Best of all, Chaberski now has three great friends she met at one of those early meetups. In fact, when she spoke to Nice News for this interview, she was in the midst of planning a cabana day for “the girls” at her condo’s pool. And she recently made another friend while out to eat with her pals on St. Patrick’s Day.
“I’m going to continue to make an effort to meet women because there’s always something wonderful about someone, you know? People are great. I love people,” she said. “There’s always something to find, to go away with and say, ‘Boy, that was interesting,’ or ‘That person is on the right track.’”

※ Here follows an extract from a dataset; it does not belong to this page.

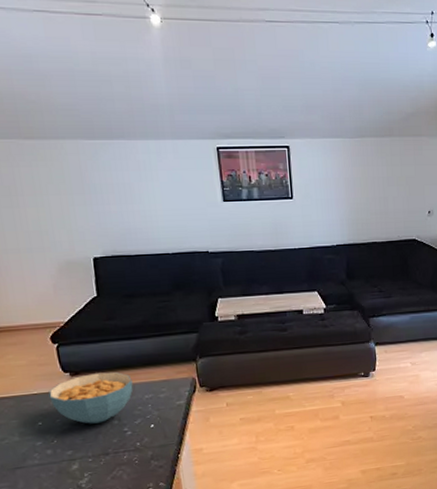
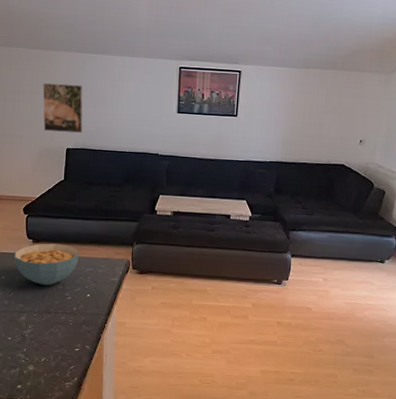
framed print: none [47,179,110,241] -> present [42,82,83,133]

But she isn’t limiting herself to just ladies who lunch. “I would like to meet a male and have a male friend,” said Chaberski. “I would love that. To call me up and say, ‘How do you feel about going to dinner tonight?’”
Reflecting on her journey over the last year, Harel shared: “Helping my mom make friends is the best Mother’s Day gift I’ve ever given her. …Giving my mom the opportunity to live better, to have more interactions to really just be her vivacious self — I’m so glad that I did that.”